From Sodom, Gomorrah & Jones ...
Nostalgia, 1990
A
NEW DOCUMENTARY film, Berkeley
in the Sixties,
opened for one night only at the campus theater. CJ and Helen arrived
early, expecting a crowd, but found themselves taking seats in a
half-full movie house. Most of the audience were their colleagues at
the university.
The documentary affected CJ
strongly and early. He was not expecting this. On screen Joan Baez
was singing to a group gathered around her, many sitting on the
ground at a building on campus, Berkeley students who were part of
the Free Speech Movement in 1964, and as Baez sang, “all my
sorrows, soon forgotten,” students sang along, such expressions of
innocence and hope on their determined young faces, “all my
sorrows, soon forgotten” and Baez's angelic voice rising to heaven
itself, and CJ couldn't help himself, he started softly weeping.

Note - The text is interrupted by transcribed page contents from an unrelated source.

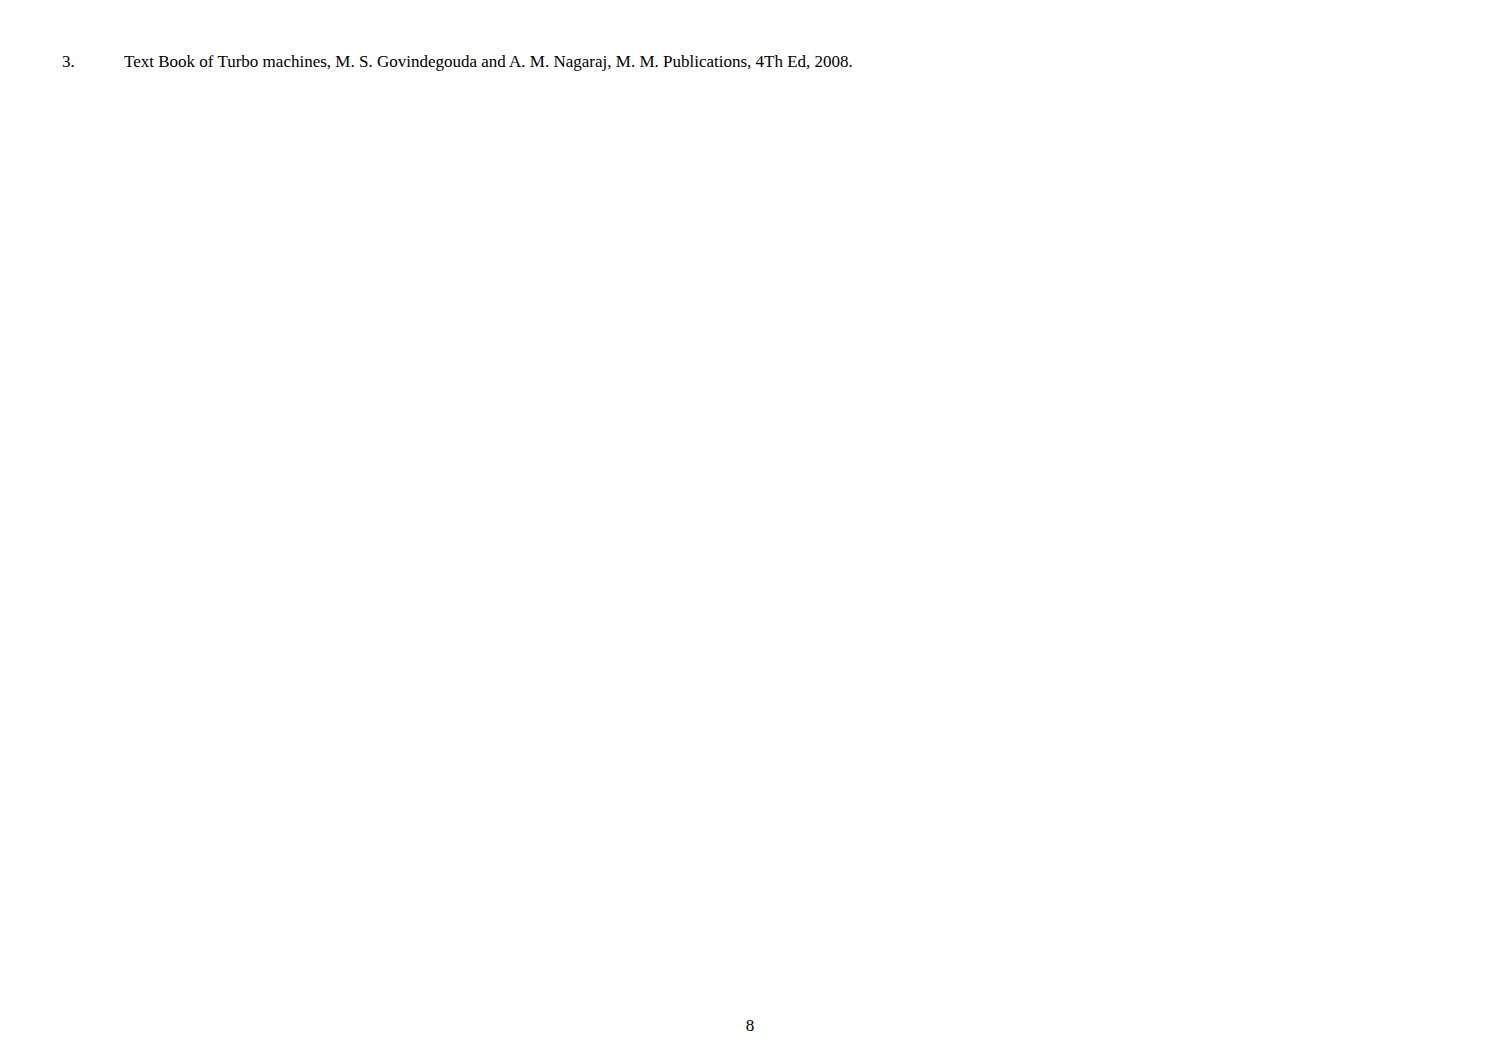3. Text Book of Turbo machines, M. S. Govindegouda and A. M. Nagaraj, M. M. Publications, 4Th Ed, 2008.
8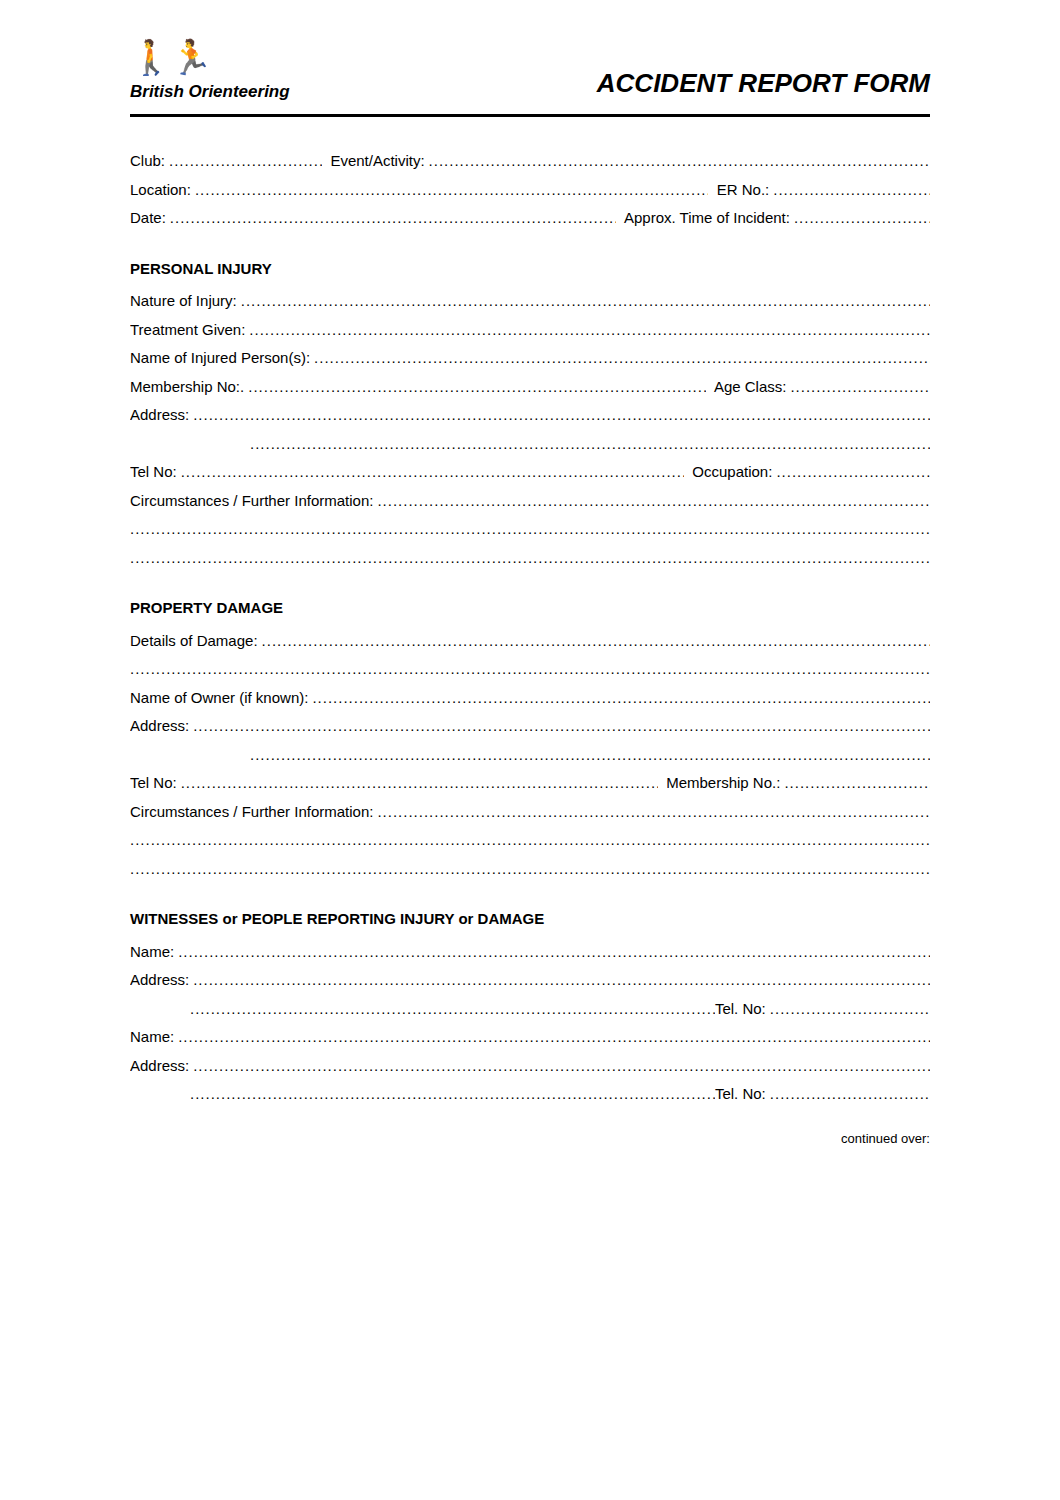🚶🏃
British Orienteering
ACCIDENT REPORT FORM
Club: Event/Activity:
Location: ER No.:
Date: Approx. Time of Incident:
PERSONAL INJURY
Nature of Injury:
Treatment Given:
Name of Injured Person(s):
Membership No:. Age Class:
Address:
Tel No: Occupation:
Circumstances / Further Information:
PROPERTY DAMAGE
Details of Damage:
Name of Owner (if known):
Address:
Tel No: Membership No.:
Circumstances / Further Information:
WITNESSES or PEOPLE REPORTING INJURY or DAMAGE
Name:
Address:
Tel. No:
Name:
Address:
Tel. No:
continued over: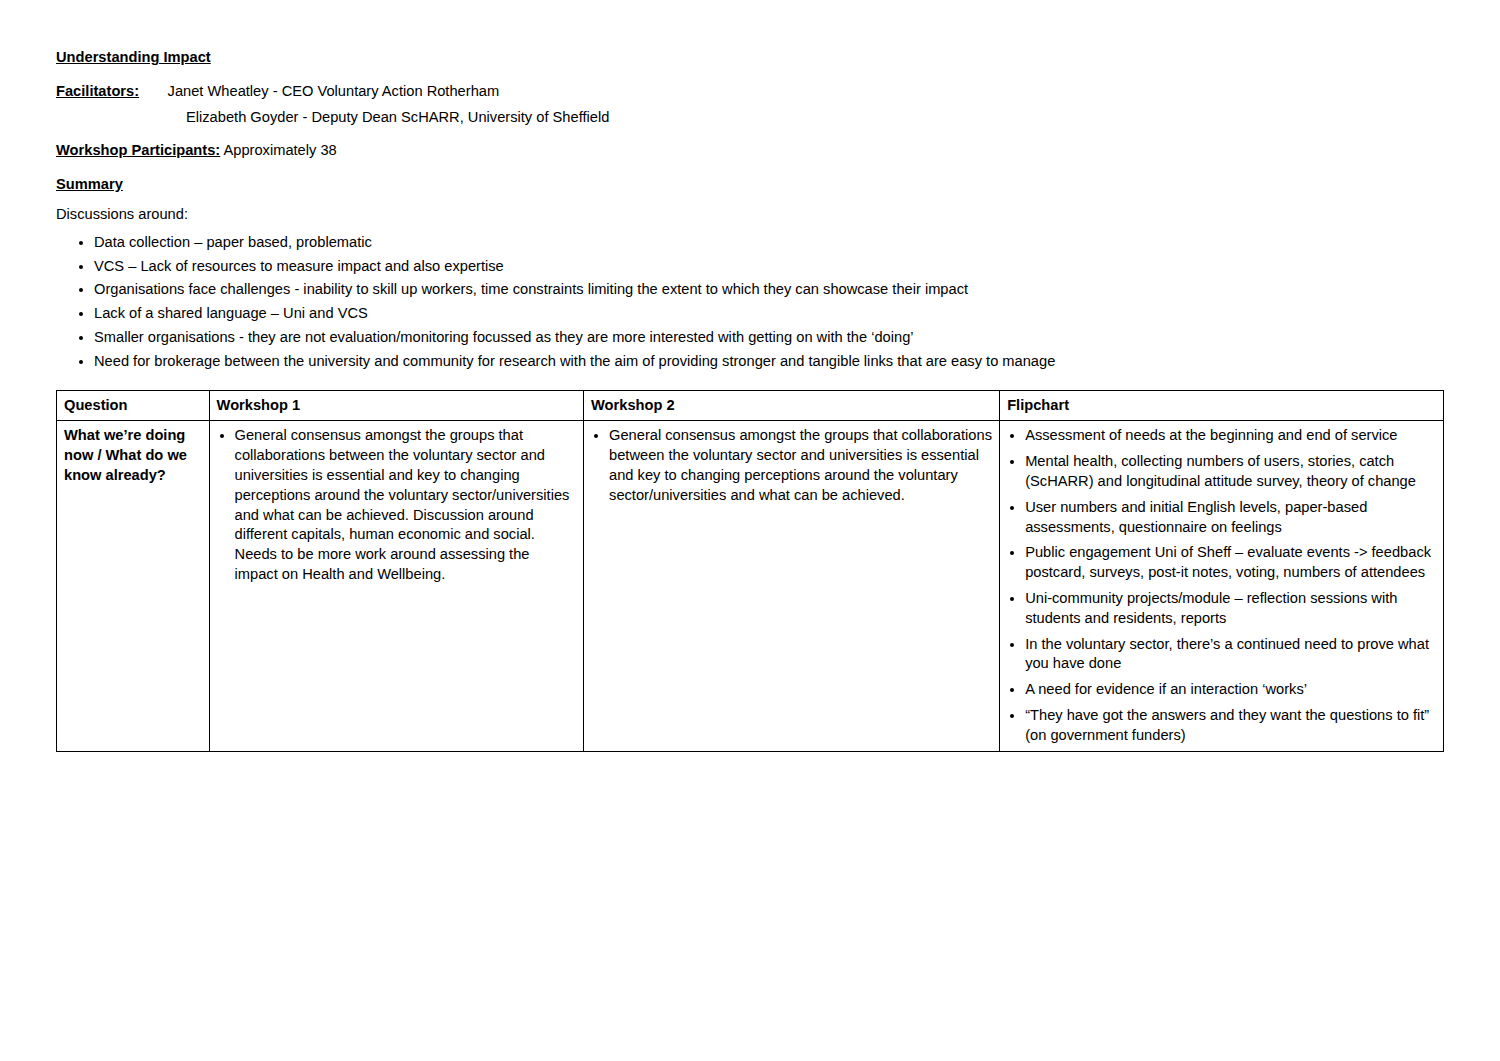Understanding Impact
Facilitators: Janet Wheatley - CEO Voluntary Action Rotherham
Elizabeth Goyder - Deputy Dean ScHARR, University of Sheffield
Workshop Participants: Approximately 38
Summary
Discussions around:
Data collection – paper based, problematic
VCS – Lack of resources to measure impact and also expertise
Organisations face challenges - inability to skill up workers, time constraints limiting the extent to which they can showcase their impact
Lack of a shared language – Uni and VCS
Smaller organisations - they are not evaluation/monitoring focussed as they are more interested with getting on with the ‘doing’
Need for brokerage between the university and community for research with the aim of providing stronger and tangible links that are easy to manage
| Question | Workshop 1 | Workshop 2 | Flipchart |
| --- | --- | --- | --- |
| What we’re doing now / What do we know already? | General consensus amongst the groups that collaborations between the voluntary sector and universities is essential and key to changing perceptions around the voluntary sector/universities and what can be achieved. Discussion around different capitals, human economic and social. Needs to be more work around assessing the impact on Health and Wellbeing. | General consensus amongst the groups that collaborations between the voluntary sector and universities is essential and key to changing perceptions around the voluntary sector/universities and what can be achieved. | Assessment of needs at the beginning and end of service Mental health, collecting numbers of users, stories, catch (ScHARR) and longitudinal attitude survey, theory of change User numbers and initial English levels, paper-based assessments, questionnaire on feelings Public engagement Uni of Sheff – evaluate events -> feedback postcard, surveys, post-it notes, voting, numbers of attendees Uni-community projects/module – reflection sessions with students and residents, reports In the voluntary sector, there’s a continued need to prove what you have done A need for evidence if an interaction ‘works’ “They have got the answers and they want the questions to fit” (on government funders) |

Helen leaned close and whispered,
“Are you all right?”
All my sorrows, soon forgotten.
CJ excused himself and went to the
men's room. Looking in the mirror, he experienced a moment of shock
when he saw himself as an old man, not all that far away now. His
best years were behind him.
When he returned to his seat,
Helen took his hand and kissed him on the cheek. They watched the
rest of the film in silence.
In the lobby after the film, they
ran into George and Mary, colleagues in history.
“Boy,
that brought back memories,” said George. “Those were the days,
hey?”
Mary added, “Would you like to
join us for a drink?”
“I'm
under the weather,” CJ said quickly.
Helen drove home. Before they
arrived, CJ said, “It was a good film. It captured the moment
pretty accurately.”
“I
thought so.”
That
was the end of their discussion of Berkeley
in the Sixties.
A
few years later CJ was renting a video cassette when he ran across
Berkeley
in the Sixties
on the shelf. In a yellow circle on the box cover was a blurb from
the New York Times: “A potent blast from the past!”
“Jesus
Christ,” CJ muttered under his breath. The sixties had joined the
ranks of panty raids and eating goldfish.